- Japanese box art.
- Developer: Soft Machine
- Publisher: Bandai
- Director: Hisayasu Suzuki
- Producers: Yusuke Sasaki Tsuneo Matsumoto
- Programmers: Kazuka Yamada Yukiharu Kuroyanagi Takashi Nomura
- Artists: Hajime Nara Naoki Murata Asuka Fujita
- Composer: Kenji Yamamoto
- Series: One Piece
- Platform: WonderSwan
- Release: JP: July 19, 2000;
- Genre: Action/Strategy/Role-Playing
- Mode: Single-player

= One Piece: Become the Pirate King! =

2000 video game

One Piece: Become the Pirate King! ( めざせ海賊王！, Wan Pīsu: Mezase Kaizoku Ō!) is a Japan-exclusive Action/Strategy/Role Playing game for the WonderSwan.

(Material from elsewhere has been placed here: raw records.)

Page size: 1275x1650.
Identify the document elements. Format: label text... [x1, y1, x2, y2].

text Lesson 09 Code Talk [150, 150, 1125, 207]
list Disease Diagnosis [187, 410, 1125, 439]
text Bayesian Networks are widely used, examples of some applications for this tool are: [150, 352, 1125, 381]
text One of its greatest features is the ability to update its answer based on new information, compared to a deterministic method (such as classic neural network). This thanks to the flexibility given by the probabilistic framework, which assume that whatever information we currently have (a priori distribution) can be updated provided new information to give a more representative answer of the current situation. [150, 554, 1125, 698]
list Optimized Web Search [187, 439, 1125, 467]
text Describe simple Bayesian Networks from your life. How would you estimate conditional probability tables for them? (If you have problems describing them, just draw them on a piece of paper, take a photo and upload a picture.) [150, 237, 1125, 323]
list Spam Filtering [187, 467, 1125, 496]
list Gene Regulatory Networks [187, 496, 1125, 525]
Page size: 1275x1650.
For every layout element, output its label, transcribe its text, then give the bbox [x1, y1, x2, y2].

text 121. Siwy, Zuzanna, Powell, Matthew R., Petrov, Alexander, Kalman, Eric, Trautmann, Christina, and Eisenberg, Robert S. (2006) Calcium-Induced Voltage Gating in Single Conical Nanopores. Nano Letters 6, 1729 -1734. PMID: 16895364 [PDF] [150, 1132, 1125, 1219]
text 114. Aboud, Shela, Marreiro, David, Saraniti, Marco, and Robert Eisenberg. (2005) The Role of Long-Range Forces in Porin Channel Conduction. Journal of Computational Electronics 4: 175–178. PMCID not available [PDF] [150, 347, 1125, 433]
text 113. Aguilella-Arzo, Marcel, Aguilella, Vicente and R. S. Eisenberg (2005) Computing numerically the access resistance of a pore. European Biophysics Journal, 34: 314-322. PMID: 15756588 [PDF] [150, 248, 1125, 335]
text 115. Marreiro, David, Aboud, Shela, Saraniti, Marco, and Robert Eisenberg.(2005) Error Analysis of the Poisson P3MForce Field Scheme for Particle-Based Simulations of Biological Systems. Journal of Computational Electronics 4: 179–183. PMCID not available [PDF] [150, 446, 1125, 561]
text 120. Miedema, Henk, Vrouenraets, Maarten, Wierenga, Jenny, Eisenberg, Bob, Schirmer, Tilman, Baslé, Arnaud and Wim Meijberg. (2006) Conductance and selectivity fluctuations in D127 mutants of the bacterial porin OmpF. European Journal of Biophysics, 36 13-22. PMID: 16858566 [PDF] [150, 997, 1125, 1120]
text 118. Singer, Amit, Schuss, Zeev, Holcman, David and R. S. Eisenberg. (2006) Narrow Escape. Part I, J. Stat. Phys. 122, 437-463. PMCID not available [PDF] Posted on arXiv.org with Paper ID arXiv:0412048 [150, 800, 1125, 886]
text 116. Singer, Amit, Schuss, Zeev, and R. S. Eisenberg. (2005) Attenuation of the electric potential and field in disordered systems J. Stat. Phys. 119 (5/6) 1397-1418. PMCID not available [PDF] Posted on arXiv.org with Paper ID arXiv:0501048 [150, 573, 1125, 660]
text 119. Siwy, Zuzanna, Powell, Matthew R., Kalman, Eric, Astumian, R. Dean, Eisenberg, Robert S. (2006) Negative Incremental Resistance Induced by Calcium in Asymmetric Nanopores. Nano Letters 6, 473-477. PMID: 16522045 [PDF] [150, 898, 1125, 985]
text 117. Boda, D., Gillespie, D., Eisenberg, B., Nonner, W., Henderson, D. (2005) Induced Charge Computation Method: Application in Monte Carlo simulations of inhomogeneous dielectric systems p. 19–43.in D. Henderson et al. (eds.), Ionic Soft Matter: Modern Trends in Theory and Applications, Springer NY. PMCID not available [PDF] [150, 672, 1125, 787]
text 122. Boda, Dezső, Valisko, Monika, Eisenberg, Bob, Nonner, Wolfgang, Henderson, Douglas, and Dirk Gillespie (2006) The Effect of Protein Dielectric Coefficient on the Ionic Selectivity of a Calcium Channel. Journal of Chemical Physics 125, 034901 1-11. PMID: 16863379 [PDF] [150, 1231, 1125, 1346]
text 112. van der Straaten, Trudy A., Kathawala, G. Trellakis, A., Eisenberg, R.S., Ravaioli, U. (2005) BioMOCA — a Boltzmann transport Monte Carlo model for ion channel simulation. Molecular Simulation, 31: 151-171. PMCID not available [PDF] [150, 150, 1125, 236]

It is the first video game to be based on the manga One Piece and its anime adaptation.

==Plot==
Gold Roger (ゴールド・ロジャー, Gōrudo Rojā), the king of the pirates had obtained wealth, fame and power from people all over the world. Before his execution, he announced that he had left his treasure, the One Piece, in a single place. Because of this, many pirates from all around the world set sail for the grand line. The time period was known as the "Great Pirate Era". Twenty years later a young man known as Monkey D. Luffy (モンキー･D･ルフィ, Monkī D. Rufi) finally sets out to sea. This game is based on the East Blue saga and the first One Piece film.

==Gameplay==

===Main game===
The player must use playing cards to move around the area in order to reach a certain destination. the card contains the type of pathway and the number of spaces the player can move. Along the way are surprise enemy attacks which are dealt with by using a pathway to reach the opponent standing there and give damage to him/her of the ship itself. The player wins the battle if all three enemies are defeated or the enemy ship is destroyed.

===Playable characters===
| * Monkey D. Luffy * Roronoa Zoro * Nami | * Usopp * Sanji |

===Bosses===
| * Alvida * Morgan * Buggy * Kuro | * Eldoraggo * Don Krieg * Arlong * Smoker |

==Reception==
As of December 31, 2000 the game was reported to have sold 19,799 copies in Japan.